***** Provided passage *****
The protests in the oil rich Kazakhstan have gained momentum in January 2022, when a crumbling old town in western Kazakhstan called Zhanaozen stirred in protests, as security forces killed some workers, who had gone to strike over late paychecks, and poor living conditions. The sudden gas price hike has also been seen as an economic failure to ensure security to its people. However, it still remains a mystery how from a grimy, Soviet era settlement near the Caspian Sea protests suddenly spread across a thousand miles, even turning Almaty, its largest city, into a war zone, littered with dead bodies, burned buildings including the mayor’s office, and incinerated cars. It shocked everyone, including its leader, who fortified Almaty with Russian troops. By ordering to fire without warning, to restore order, government critics have long bridled at government oppression, and rampant corruption in the oil rich nation.
After the protests gained momentum, especially after the statue of Nursultan Nazarbayev was brought down, Kazakhstan was sealed off from the world. It’s airports were closed, commandeered by Russian troops, and information to collect became scarce, as phone and Internet services were barred.
Echoing the repressive idioms, President Kassym-Jomart Tokayev even lashed out at liberals and human rights defenders, lamenting that the authorities had been too lax, when they weren’t, as they detained thousands of people. The president claimed that the recent uprising was the work of some twenty thousand bandits, who he believed were commanded from a single post. Pacifying with them, according to him, was sheer stupidity, and he just wanted them to be ‘destroyed’. It all reflected the gravity of the situation.
***** Material *****
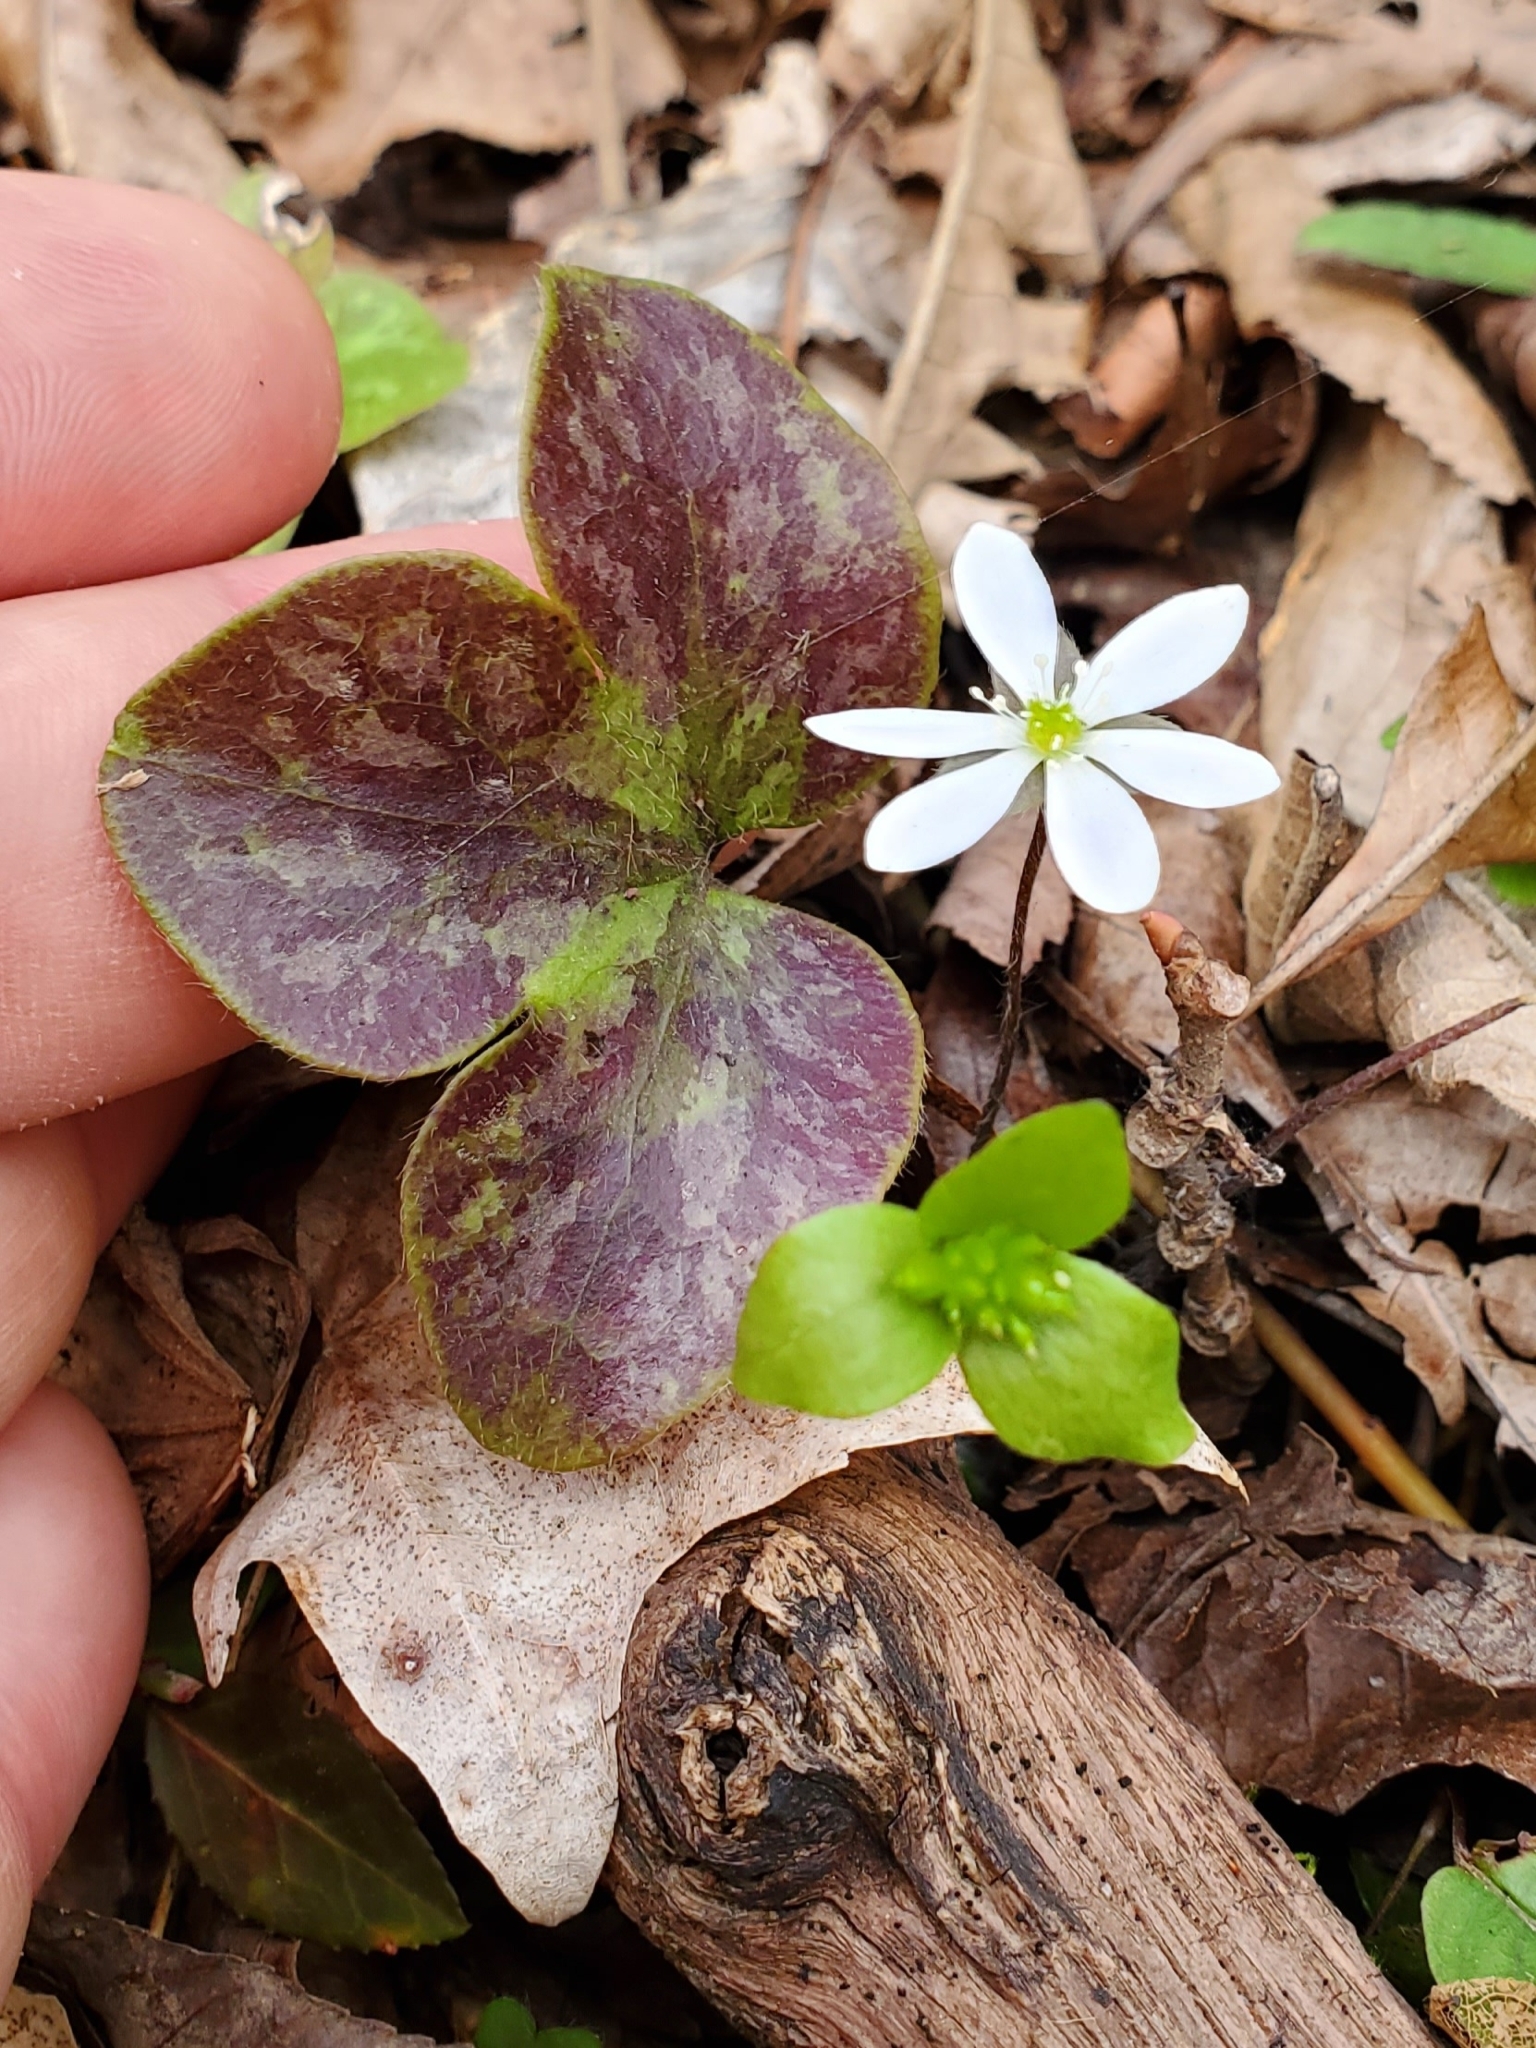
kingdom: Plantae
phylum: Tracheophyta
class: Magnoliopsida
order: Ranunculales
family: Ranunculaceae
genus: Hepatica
*****
Goals:
(a) According to the passage on the Kazakhstan protests, how many bandits did President Tokayev claim were behind the uprising?
(b) Summarize the passage on the Kazakhstan protests in two sentences.

Results of the exercise:
(a) Some twenty thousand, whom he believed were commanded from a single post.

(b) In January 2022, protests that began in the western town of Zhanaozen, where security forces killed workers striking over late paychecks and poor living conditions, spread across Kazakhstan and turned Almaty into a war zone. The country was then sealed off, with airports closed and phone and Internet services barred, while President Kassym-Jomart Tokayev blamed some twenty thousand bandits and said he wanted them destroyed.